> **Excerpted passage**
----

Māori own large aquaculture assets. With our partners Whakatōhea and the Wakatū Incorporation, we will co-design a programme to educate young Māori in data science and create the next generation of industry leaders. All our students, from undergraduate to PhD, will work with industry within the research programme and through internships and summer projects.
Aquaculture data poses immense challenges for the researchers, so our programme is led by our best data scientists, guided by distinguished international researchers. Our students will learn from the world’s best.
A language platform for a multilingual Aotearoa
Te Hiku Media will receive $13 million (GST exclusive) over 7 years for the data science programme 'A language platform for a multilingual Aotearoa'.
This is the public statement from our contract with Te Hiku Media.
Led by Te Hiku Media in partnership with Dragonfly Data Science, our research will lead the revitalisation of minority and indigenous languages and the indigenisation of digital devices worldwide. Over the next seven years, our research programme will bring together world-leading data scientists from New Zealand, Cambridge and Oxford Universities, Māori communities and Mozilla in a unique collaboration to tackle this challenge.
Our proposal aims to establish a multilingual language platform to develop natural language processing tools and methods that will enable New Zealanders to engage with technology in the language they use or aspire to use every day. Starting with te reo Māori and New Zealand English, our program will ensure a New Zealand identity is firmly embedded in the digital world. We will also extend into the Pacific and work with Samoan and Hawaiian communities. Our tools will make it possible to switch between these languages, so people can speak into their devices to “find a choice as kai of panipopo”. Most importantly, however, we will secure the future for these languages in a changing, dynamic, digital world.

----

> **Provided records**
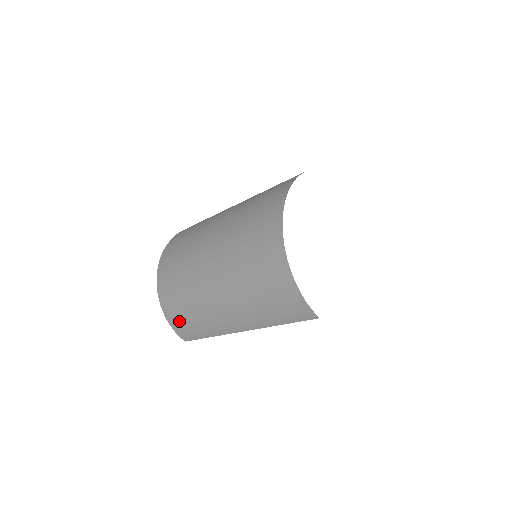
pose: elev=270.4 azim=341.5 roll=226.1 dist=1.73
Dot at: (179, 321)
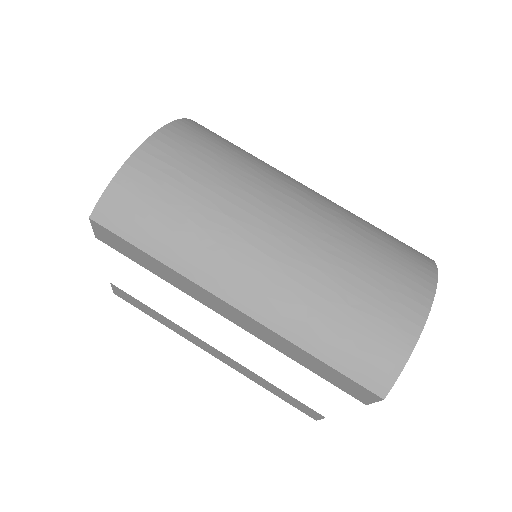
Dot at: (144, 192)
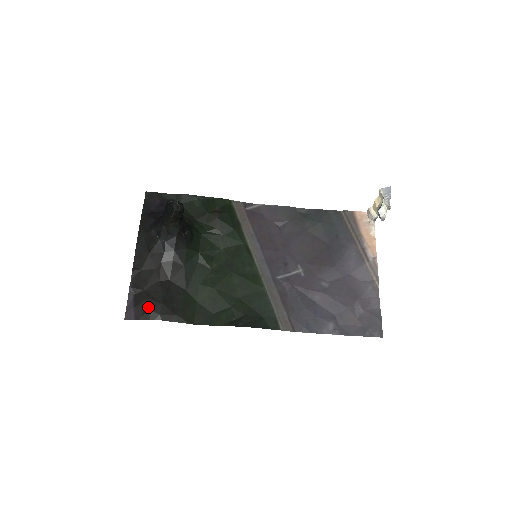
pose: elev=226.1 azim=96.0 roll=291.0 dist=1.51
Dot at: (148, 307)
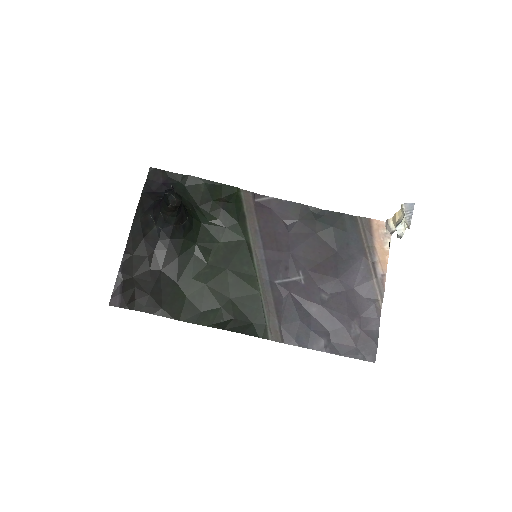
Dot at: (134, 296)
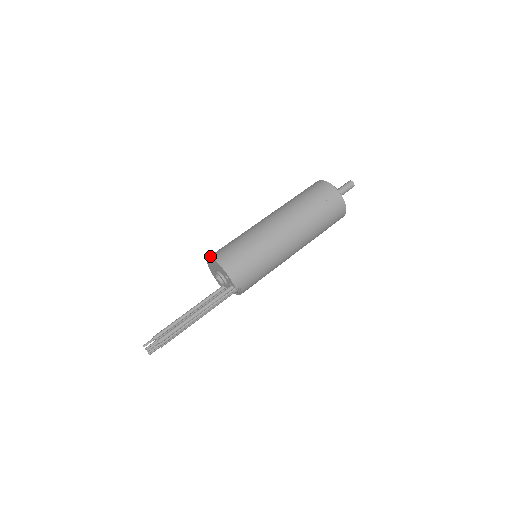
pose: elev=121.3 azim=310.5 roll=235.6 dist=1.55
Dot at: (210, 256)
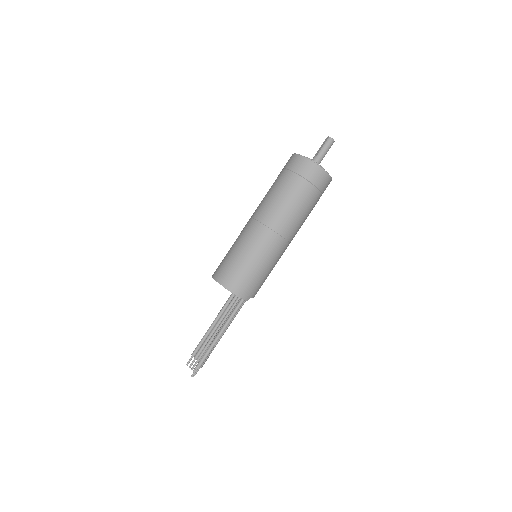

----

> **Short problem 1**
Return the stretch of the research funding passage from "Māori own large" through "Te Hiku Media.", word for word.
> **Short problem 2**
According to the research funding passage, which Pacific communities will the language platform program work with?

> **Response 1**
Māori own large aquaculture assets. With our partners Whakatōhea and the Wakatū Incorporation, we will co-design a programme to educate young Māori in data science and create the next generation of industry leaders. All our students, from undergraduate to PhD, will work with industry within the research programme and through internships and summer projects.
Aquaculture data poses immense challenges for the researchers, so our programme is led by our best data scientists, guided by distinguished international researchers. Our students will learn from the world’s best.
A language platform for a multilingual Aotearoa
Te Hiku Media will receive $13 million (GST exclusive) over 7 years for the data science programme 'A language platform for a multilingual Aotearoa'.
This is the public statement from our contract with Te Hiku Media.

> **Response 2**
Samoan and Hawaiian communities.